CARTA ABERTA A ELIAS LAYON
(De GERALDO REIS, em Belo Horizonte
para ELIAS LAYON, em Mariana)
Layon, quando pintares o Juízo Final,
põe nele o meu rosto, entre as mãos de Deus se comprimindo.
Derrama alguma cor na tela,
exatamente sobre esse meu olho esquerdo assim
desfigurado
(éter?
útero?
eternidade?)
e uma tristeza talvez
de derramado fim de festa.
Põe, com requintes na tela,
mais essa invenção de última hora:
o órgão da Sé tocando um miserere
entre recôncavos e morros
e muito verde, LAYON,
muito verde ao fundo.
Põe depois alguma intimidade
na inconfidência mineira maltratada alhures
exclamação nas emoções cantadas de viés
futuridade na cor que refletir meu gesto
ponto de partida do nada que fui
ao que não foi meu verso e a minha fragilidade.

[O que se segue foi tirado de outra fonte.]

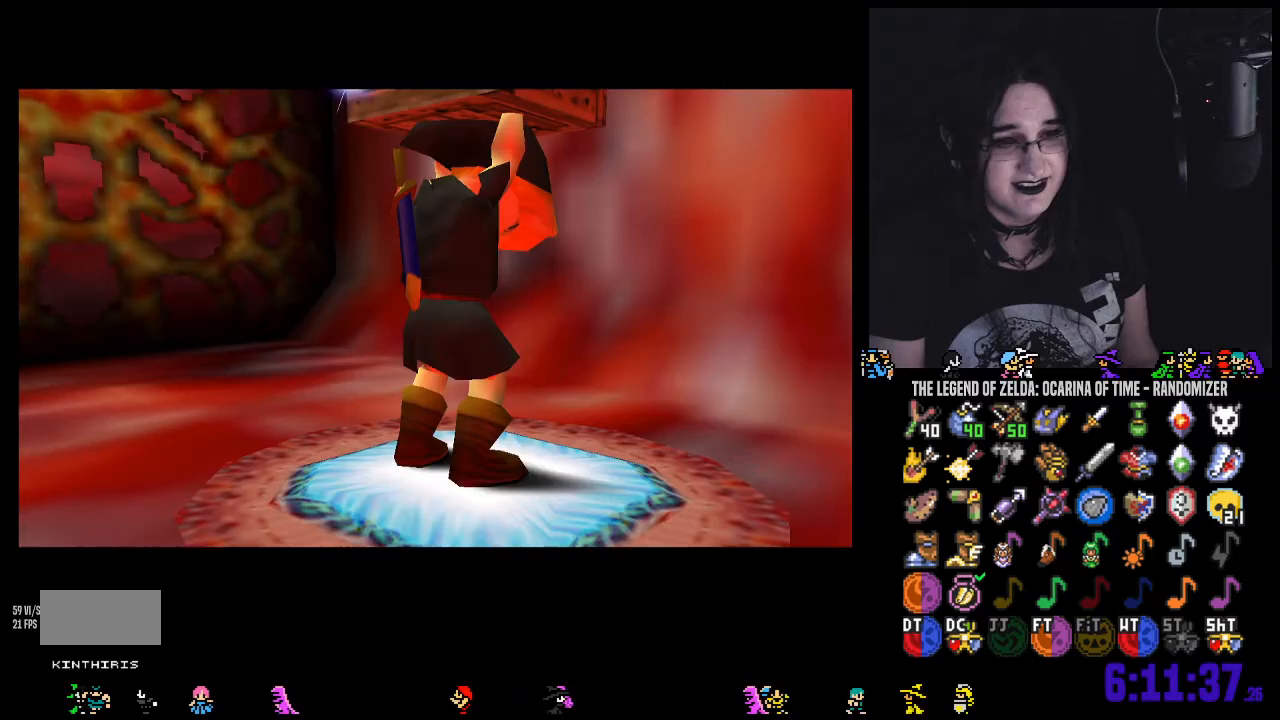
{"dt_ms": 500, "buttons": [], "left_stick": "center", "right_stick": "center", "events": []}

Nada mais acrescente à receita
que um cheiro úmido de terra,
com meninos cegos ao fundo
atestando o milagre da chuva diante de folhas secas.
Ainda assim, LAYON,
não comprarei esse quadro que não me define,
com motivações de fundo e forma que não me comportam.
(Nem sei se estou respirando na tela!)
A inocência de quem se envolveu na luta com a palavra
(e perdeu sempre) ficou nos becos da infância.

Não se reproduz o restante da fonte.